#### To be done:
Extract each line of the items below that contains the word "photographed". Treat uppercase and lowercase letters as different.

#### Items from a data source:
▼

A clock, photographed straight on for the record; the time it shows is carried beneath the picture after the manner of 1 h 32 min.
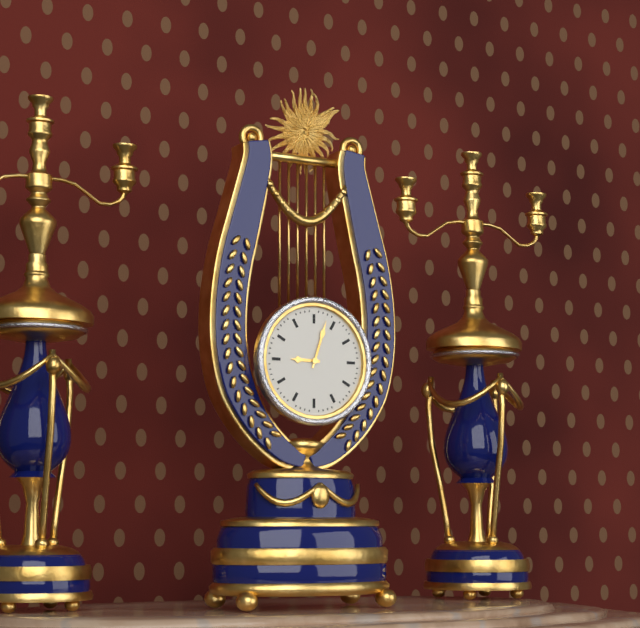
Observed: 9 h 03 min
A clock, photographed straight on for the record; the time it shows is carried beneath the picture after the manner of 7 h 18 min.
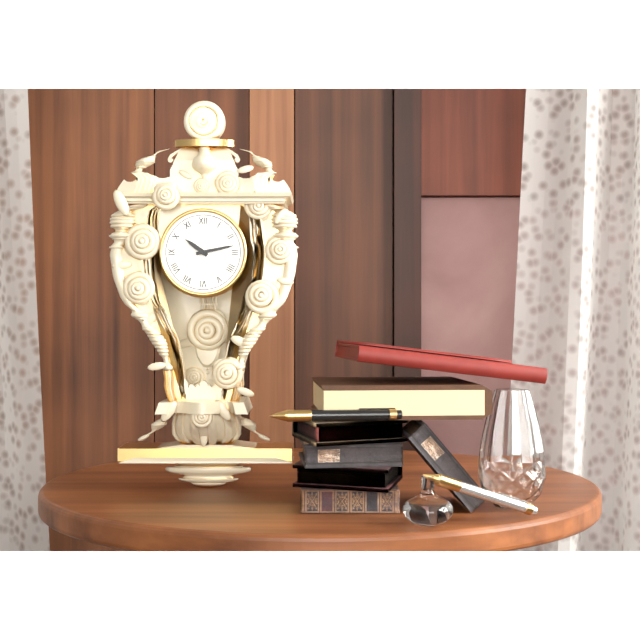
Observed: 10 h 13 min
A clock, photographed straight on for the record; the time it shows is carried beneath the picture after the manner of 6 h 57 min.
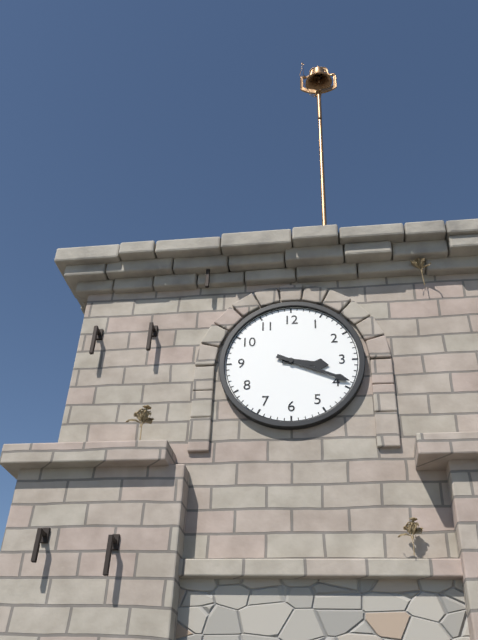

▲

#### Output of the task:
A clock, photographed straight on for the record; the time it shows is carried beneath the picture after the manner of 1 h 32 min.
A clock, photographed straight on for the record; the time it shows is carried beneath the picture after the manner of 7 h 18 min.
A clock, photographed straight on for the record; the time it shows is carried beneath the picture after the manner of 6 h 57 min.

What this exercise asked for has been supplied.